Stored data entries:
- Opening Delimiter -
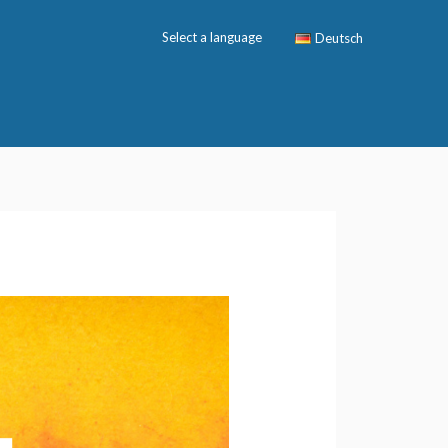
Select a language
Deutsch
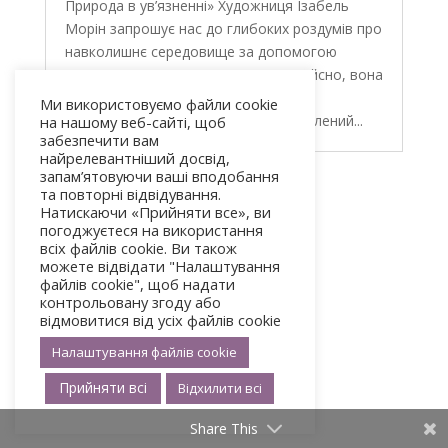
Природа в ув’язненні» Художниця Ізабель
Морін запрошує нас до глибоких роздумів про
навколишнє середовище за допомогою
радикального художнього твору. Дійсно, вона
створила антропогенне дерево,
Ми використовуємо файли cookie
використовуючи виключно необроблений...
на нашому веб-сайті, щоб
забезпечити вам
найрелевантніший досвід,
запам’ятовуючи ваші вподобання
та повторні відвідування.
« Старі записи
Натискаючи «Прийняти все», ви
погоджуєтеся на використання
всіх файлів cookie. Ви також
можете відвідати "Налаштування
файлів cookie", щоб надати
контрольовану згоду або
відмовитися від усіх файлів cookie
Налаштування файлів cookie
Прийняти всі
Відхилити всі
Share This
- Closing Delimiter -
Tell me how many lines of the records include the word "Налаштування", replying with the number alone.

2